The main effect of GenAI, according to Kumar, is that it will shake up how we look at expertise and at various disciplines. Within Cognizant, the top-performing half of the workforce benefits significantly less from GenAI than the remaining half. Whereas the top 50 percent gain 15 percent in performance, the figures for the other 50 percent jump up by 35 percent. In short: GenAI can bring the performance envelope closer together. This will democratize knowledge and increase social mobility significantly, is the Cognizant CEO’s firm belief.
It also bridges disciplines. For example, the best financial analysts are said to have a Liberal Arts background, not one in mathematics. But how do you get those people to take on that job if they have no knowledge of statistics? That’s something GenAI is going to be a supplement for, Kumar says. “New programmers don’t have to be able to program”, either. It’s an optimistic view of GenAI’s development, which, incidentally, he shares with Nvidia CEO Jensen Huang. The latter even advises developers against learning to code today. That’s a rather extreme viewpoint. Won’t we always need specific expertise? After all, who will verify that the AI generated code makes sense, or that an AI chatbot correctly describes academic sources?
“The need for expertise will not go away,” Kumar acknowledges. But GenAI also builds expertise precisely where none was previously available. For example, Cognizant is working on a platform called BioNeMo from Nvidia, which facilitates building AI models for drug discovery. Such a model will eventually be able to understand and describe DNA better than a human.

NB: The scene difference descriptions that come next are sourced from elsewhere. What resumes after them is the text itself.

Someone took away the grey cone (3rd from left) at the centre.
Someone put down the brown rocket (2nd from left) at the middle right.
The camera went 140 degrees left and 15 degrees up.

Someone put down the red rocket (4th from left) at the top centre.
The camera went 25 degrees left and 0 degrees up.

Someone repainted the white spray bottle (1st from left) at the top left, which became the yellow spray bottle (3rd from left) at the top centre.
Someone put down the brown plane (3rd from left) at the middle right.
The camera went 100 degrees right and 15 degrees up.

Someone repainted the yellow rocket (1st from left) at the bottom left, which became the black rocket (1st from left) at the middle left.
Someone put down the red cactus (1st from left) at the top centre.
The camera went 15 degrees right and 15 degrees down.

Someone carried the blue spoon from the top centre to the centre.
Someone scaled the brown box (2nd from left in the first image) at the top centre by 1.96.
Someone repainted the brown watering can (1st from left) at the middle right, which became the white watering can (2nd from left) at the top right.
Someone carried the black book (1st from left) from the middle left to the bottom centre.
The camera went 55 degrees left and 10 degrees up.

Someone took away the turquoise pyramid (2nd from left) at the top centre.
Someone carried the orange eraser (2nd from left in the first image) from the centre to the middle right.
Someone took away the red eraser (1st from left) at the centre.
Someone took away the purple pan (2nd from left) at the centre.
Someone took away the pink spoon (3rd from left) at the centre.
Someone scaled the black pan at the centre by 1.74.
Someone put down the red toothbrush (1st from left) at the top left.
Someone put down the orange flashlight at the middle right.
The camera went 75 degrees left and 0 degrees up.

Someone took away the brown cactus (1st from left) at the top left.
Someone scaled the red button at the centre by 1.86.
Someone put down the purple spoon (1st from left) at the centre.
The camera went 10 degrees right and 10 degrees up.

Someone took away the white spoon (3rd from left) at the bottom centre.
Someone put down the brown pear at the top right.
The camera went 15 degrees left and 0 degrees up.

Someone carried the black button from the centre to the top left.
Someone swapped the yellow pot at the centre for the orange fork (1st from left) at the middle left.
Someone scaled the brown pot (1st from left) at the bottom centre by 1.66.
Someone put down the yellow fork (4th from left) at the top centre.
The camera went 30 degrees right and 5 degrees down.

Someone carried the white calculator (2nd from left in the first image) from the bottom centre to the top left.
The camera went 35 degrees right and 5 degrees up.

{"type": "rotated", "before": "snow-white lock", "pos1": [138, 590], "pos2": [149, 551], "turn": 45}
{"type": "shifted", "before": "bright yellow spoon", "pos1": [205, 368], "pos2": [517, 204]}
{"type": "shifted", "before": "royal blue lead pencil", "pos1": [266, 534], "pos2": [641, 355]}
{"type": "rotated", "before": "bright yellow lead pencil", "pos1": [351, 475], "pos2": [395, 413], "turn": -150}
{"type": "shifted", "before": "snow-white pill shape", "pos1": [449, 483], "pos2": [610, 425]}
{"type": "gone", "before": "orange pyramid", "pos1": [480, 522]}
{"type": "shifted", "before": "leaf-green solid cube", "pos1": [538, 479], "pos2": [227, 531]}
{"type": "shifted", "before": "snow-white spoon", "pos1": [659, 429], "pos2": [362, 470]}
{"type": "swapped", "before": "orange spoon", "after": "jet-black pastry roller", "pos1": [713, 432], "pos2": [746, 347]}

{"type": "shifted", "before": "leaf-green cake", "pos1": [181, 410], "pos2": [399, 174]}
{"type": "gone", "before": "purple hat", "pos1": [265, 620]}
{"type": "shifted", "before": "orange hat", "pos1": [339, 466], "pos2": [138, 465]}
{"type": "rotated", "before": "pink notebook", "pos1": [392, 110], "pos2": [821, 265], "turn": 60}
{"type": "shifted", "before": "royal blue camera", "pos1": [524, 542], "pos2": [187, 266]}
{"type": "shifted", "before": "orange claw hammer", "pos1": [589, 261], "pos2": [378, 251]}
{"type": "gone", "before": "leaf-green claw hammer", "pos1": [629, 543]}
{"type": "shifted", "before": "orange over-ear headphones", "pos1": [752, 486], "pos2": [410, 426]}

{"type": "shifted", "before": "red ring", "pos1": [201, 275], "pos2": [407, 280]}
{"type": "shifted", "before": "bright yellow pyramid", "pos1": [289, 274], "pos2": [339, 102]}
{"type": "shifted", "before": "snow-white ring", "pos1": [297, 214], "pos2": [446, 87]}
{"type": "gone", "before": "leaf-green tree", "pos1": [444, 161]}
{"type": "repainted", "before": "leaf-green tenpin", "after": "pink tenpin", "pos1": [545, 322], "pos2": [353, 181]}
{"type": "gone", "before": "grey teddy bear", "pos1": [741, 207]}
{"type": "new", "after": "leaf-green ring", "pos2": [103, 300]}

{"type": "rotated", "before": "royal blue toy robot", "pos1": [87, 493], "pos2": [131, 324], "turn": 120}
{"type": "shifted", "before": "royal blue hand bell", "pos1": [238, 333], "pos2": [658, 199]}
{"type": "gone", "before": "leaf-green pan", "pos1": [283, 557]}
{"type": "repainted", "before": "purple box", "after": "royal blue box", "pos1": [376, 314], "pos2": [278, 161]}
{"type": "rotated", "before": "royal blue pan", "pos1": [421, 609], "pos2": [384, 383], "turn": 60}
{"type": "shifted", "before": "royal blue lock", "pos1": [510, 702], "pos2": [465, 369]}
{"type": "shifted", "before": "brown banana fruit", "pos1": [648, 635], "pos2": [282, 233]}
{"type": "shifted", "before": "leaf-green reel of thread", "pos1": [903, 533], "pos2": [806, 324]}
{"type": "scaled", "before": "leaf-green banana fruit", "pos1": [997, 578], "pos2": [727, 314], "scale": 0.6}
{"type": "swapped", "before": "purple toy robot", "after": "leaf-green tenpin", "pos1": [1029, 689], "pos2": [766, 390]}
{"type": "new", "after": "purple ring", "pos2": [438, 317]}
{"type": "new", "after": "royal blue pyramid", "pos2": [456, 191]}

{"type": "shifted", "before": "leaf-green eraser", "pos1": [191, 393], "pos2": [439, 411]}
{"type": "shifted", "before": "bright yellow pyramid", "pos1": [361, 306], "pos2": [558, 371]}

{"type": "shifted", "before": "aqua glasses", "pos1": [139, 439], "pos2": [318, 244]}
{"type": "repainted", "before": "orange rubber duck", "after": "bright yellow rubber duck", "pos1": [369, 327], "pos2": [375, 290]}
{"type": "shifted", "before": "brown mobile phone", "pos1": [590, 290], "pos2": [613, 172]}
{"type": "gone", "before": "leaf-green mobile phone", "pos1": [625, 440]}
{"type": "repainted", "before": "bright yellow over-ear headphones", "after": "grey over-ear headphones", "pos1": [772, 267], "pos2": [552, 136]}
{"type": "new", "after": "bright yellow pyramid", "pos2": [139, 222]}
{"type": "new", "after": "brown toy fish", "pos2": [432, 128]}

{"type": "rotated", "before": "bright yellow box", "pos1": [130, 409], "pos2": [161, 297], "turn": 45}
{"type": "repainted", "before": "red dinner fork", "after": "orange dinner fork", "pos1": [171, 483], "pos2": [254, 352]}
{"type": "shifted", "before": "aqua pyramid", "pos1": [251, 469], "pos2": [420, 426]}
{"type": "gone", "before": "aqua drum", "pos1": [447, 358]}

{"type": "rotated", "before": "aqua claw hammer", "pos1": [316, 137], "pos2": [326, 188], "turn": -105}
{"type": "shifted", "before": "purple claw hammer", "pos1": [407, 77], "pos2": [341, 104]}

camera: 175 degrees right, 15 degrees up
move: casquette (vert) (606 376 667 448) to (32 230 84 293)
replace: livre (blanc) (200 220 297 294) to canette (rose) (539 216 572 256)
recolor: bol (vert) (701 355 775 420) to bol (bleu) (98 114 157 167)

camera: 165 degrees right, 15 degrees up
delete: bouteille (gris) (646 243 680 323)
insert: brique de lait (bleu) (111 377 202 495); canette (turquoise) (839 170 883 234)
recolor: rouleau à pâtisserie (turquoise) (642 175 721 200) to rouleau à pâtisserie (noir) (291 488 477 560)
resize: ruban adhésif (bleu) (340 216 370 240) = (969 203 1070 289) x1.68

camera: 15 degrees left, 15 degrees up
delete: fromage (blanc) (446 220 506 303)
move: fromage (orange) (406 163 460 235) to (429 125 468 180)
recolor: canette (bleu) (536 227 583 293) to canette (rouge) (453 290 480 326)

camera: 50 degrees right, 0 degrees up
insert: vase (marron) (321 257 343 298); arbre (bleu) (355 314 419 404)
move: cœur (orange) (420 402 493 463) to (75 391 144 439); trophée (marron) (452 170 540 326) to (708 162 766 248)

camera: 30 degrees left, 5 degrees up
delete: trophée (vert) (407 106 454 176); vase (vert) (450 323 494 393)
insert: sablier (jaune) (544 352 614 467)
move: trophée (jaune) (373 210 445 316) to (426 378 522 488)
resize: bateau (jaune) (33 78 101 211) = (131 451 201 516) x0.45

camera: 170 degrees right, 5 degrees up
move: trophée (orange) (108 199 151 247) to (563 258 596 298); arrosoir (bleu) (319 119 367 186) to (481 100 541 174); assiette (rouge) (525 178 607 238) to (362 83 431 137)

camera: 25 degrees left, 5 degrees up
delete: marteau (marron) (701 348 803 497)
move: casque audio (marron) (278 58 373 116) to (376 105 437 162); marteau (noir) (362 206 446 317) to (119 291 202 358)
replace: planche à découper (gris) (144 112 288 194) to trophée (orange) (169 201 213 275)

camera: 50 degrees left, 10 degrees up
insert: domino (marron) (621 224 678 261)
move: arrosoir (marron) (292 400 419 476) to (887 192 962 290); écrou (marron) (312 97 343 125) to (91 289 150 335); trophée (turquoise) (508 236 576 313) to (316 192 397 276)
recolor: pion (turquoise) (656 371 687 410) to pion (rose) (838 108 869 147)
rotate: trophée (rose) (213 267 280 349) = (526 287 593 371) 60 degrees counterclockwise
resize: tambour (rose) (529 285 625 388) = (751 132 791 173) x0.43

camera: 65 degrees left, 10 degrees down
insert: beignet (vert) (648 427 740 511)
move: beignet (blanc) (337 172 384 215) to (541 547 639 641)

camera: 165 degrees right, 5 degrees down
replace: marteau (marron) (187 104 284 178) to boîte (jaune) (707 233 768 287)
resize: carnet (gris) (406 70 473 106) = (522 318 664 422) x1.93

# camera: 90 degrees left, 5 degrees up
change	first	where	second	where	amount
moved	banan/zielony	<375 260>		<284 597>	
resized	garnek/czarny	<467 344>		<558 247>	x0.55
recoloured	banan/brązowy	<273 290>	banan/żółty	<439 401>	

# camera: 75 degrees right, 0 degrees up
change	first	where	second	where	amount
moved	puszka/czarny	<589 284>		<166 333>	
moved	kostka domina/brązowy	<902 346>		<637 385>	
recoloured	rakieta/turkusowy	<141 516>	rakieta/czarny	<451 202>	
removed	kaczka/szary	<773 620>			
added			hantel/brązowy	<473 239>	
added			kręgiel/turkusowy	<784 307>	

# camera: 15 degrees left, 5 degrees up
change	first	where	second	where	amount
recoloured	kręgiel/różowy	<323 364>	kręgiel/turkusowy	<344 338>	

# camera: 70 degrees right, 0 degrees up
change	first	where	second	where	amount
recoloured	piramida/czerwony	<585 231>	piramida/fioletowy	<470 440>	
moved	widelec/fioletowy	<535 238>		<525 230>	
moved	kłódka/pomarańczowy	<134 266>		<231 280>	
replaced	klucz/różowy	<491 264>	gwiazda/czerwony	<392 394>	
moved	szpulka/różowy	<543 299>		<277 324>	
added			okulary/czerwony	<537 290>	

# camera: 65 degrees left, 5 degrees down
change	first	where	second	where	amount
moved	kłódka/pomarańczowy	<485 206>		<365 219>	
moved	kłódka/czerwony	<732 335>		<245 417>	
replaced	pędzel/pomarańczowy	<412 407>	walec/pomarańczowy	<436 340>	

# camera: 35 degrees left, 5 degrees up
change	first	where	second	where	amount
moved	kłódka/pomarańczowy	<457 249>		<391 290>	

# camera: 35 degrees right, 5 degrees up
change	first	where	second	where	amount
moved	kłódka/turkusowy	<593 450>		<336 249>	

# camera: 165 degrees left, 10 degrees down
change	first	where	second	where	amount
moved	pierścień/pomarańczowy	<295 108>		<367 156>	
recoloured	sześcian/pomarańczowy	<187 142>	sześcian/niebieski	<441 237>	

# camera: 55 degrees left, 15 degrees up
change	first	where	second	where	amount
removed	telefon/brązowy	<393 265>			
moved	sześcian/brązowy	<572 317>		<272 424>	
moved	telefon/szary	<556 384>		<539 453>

Biologists can talk in their own language to a chatbot that in turn “speaks” DNA natively, as it was trained on the data that reveals the workings and “grammar” of DNA.
AI, according to Kumar, is additionally going to emerge as a connecting element between professions that currently operate separately. This makes it “cross-functional”: a software engineer and a medical specialist can communicate better with each other through AI by having their own professional vocabularies converted to language that the other can better grasp.
Conclusion
Ravi Kumar is a self-proclaimed tech optimist: he sees extraordinary opportunities for GenAI. Despite challenges such as bias and regulations, he clearly believes in an clearly positive impact of GenAI on the labour market and society. His company contributes to that mission as well, in addition to the fact that Cognizant encourages AI adoption through its own research and contact with clients. Ultimately, AI should provide quantifiable improvements. It can only deliver on that promise with hard numbers and continuous innovation, and that’s something Cognizant wants to contribute to.